Wednesday, February 16, 2011

Disnix: A toolset for distributed deployment

On February the 14th, I have released Disnix 0.2. It seems that I have picked a nice date for it, just like the release date of the of Disnix 0.1, which was released on April the 1st 2010 (and that's no joke). Since I haven't written any blog post about Disnix yet, I'll give some info here.

Disnix is a distributed deployment extension for the Nix package manager. Whereas Nix manages packages and dependencies residing on the same system in the Nix store (which we call intra-dependencies later on), Disnix manages distributable components (or services). Services have intra-dependencies on components residing on the same system, but also dependencies on other services, which may be located on a different machine in the network (which we call inter-dependencies later on). Disnix extends the Nix approach and offers various features to deploy to service-oriented systems, including the management of inter-dependencies.
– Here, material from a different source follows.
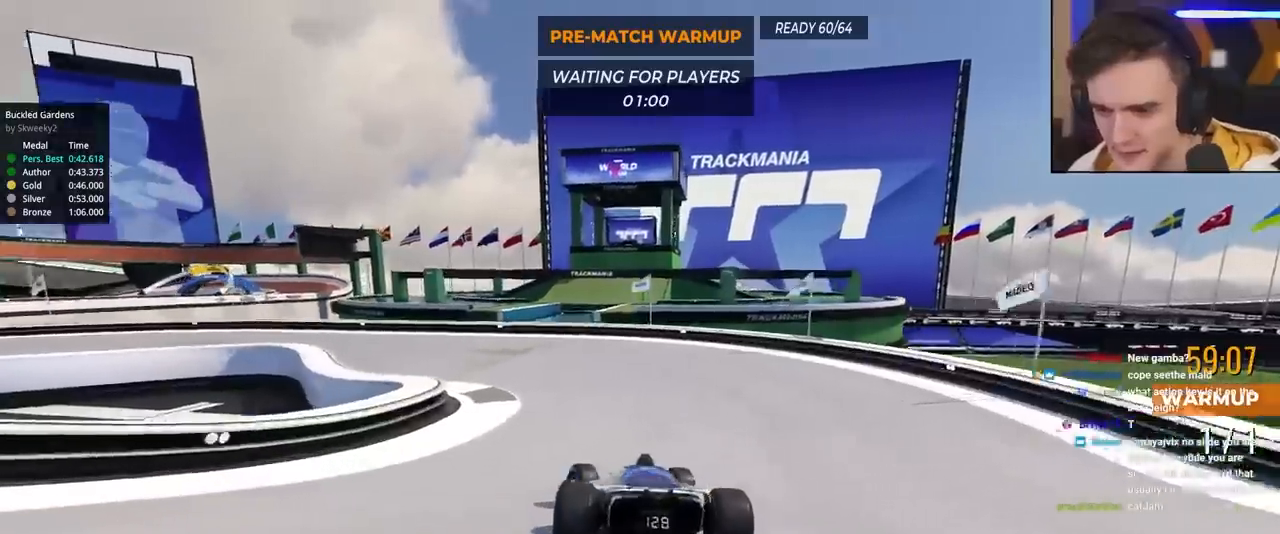
{"keys": ["left", "up"], "events": [[67, "left", "up"], [167, "left", "down"], [400, "left", "up"], [450, "left", "down"]]}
The figure above shows how Disnix works in a nutshell. In the center the disnix-env command-line tool is shown, which performs the complete deployment process of a service-oriented system. On the left, various models are shown. The services model captures all the service (distributable components) of which a system consists, their types and inter-dependencies. This model includes a reference to all-packages.nix, a Nix expression capturing intra-dependency compositions. The infrastructure model captures the available machines in the network and their relevant properties/capabilities. The distribution model maps services defined in the services model to machines defined in the infrastructure model. On the right, a network of machines is shown, which have all have the DisnixService installed providing remote access to deployment operations.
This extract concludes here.